Among banks seeing a loss of deposits were NatWest in the U.K., where customers pulled nearly $14 billion in the first quarter of 2023, and HSBC, where deposits — excluding one-time inflows — fell by $10 billion to $1.6 trillion.
HSBC CEO Noel Quinn said this loss was “nothing significant,” while Standard Chartered finance chief Andy Halford told Reuters he believed consumers would, in the end, choose security over interest payouts.
“We will see people parking their money where it is safe,” he said.
But as PYMNTS noted earlier this week, it isn’t safe to assume that bigger banks are always going to be safer.

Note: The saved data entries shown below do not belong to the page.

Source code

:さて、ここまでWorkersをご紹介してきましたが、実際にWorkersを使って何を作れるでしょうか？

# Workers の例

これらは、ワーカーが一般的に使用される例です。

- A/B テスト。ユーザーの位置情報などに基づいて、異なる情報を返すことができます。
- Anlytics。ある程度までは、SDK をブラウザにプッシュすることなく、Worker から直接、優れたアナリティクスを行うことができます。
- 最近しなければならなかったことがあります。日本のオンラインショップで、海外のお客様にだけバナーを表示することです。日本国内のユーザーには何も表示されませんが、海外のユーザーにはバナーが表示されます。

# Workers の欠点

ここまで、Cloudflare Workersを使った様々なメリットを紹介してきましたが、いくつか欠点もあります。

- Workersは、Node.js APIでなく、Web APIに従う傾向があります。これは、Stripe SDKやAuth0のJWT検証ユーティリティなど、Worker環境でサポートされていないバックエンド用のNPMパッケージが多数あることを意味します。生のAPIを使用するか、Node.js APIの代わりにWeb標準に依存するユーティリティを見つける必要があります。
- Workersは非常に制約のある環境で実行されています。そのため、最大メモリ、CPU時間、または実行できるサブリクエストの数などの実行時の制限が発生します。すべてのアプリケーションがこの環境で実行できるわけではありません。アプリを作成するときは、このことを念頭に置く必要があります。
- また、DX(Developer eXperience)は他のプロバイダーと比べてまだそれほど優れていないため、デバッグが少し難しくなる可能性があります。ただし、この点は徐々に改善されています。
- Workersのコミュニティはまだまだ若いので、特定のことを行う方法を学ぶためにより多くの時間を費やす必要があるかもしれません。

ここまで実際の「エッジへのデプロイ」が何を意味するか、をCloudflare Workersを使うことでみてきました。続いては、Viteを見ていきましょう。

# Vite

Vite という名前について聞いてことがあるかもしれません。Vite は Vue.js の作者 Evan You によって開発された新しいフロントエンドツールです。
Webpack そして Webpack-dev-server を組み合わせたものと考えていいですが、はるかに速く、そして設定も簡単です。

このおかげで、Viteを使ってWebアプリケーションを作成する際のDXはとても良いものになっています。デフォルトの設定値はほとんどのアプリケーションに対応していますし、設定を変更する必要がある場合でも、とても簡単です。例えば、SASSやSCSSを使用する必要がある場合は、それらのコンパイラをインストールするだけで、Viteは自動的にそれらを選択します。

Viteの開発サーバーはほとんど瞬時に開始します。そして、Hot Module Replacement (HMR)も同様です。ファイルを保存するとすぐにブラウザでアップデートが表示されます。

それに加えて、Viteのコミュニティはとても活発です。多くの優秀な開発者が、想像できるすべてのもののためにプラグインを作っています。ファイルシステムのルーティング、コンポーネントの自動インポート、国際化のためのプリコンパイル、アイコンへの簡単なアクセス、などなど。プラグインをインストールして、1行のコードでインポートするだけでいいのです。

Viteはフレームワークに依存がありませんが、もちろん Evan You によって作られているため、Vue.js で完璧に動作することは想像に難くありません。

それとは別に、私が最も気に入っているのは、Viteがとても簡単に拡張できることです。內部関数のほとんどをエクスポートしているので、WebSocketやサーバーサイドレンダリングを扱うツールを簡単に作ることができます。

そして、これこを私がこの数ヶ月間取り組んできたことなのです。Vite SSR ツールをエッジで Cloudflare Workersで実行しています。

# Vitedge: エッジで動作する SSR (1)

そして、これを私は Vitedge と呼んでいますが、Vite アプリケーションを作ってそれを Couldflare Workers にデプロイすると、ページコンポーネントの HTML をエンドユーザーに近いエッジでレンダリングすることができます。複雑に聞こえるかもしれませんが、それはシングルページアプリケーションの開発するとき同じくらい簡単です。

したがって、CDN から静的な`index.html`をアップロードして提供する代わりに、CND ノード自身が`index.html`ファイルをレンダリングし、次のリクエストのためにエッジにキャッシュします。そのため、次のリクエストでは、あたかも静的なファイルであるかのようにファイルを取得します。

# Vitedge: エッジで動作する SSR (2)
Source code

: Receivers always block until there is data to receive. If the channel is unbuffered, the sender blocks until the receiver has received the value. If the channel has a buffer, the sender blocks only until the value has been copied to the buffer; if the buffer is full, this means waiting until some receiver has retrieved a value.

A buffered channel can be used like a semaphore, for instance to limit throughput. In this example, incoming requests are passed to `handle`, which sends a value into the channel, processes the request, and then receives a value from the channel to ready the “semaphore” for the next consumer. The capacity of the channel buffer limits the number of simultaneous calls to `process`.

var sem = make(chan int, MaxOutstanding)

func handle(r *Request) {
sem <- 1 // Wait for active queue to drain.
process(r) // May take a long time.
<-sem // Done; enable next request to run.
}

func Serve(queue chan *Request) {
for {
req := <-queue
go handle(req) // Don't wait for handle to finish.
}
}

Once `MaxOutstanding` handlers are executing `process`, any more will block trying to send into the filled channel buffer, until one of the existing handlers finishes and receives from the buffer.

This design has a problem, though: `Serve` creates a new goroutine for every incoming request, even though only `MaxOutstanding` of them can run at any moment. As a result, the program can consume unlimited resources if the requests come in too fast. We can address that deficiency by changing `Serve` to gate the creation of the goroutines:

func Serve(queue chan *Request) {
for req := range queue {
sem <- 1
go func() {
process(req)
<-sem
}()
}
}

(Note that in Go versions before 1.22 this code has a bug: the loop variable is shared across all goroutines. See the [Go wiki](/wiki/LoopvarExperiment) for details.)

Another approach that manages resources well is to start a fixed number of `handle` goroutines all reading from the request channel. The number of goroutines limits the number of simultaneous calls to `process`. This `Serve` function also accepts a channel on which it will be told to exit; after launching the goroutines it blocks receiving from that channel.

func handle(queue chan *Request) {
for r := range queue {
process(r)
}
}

While the response to the rapid-fire downfalls of Silicon Valley Bank, Signature Bank and First Republic Bank — the last purchased earlier this week by JPMorgan Chase — have underlined the overall strength of the banking system, the question remains: who’ll step in next time?
“JPMorgan is unlikely to keep entering the fray to scoop up smaller players, and there’s no guarantee that we’ll see consortiums of private equity and investor groups banding together, as we saw during the last crisis with, say, IndyMac,” PYMNTS wrote.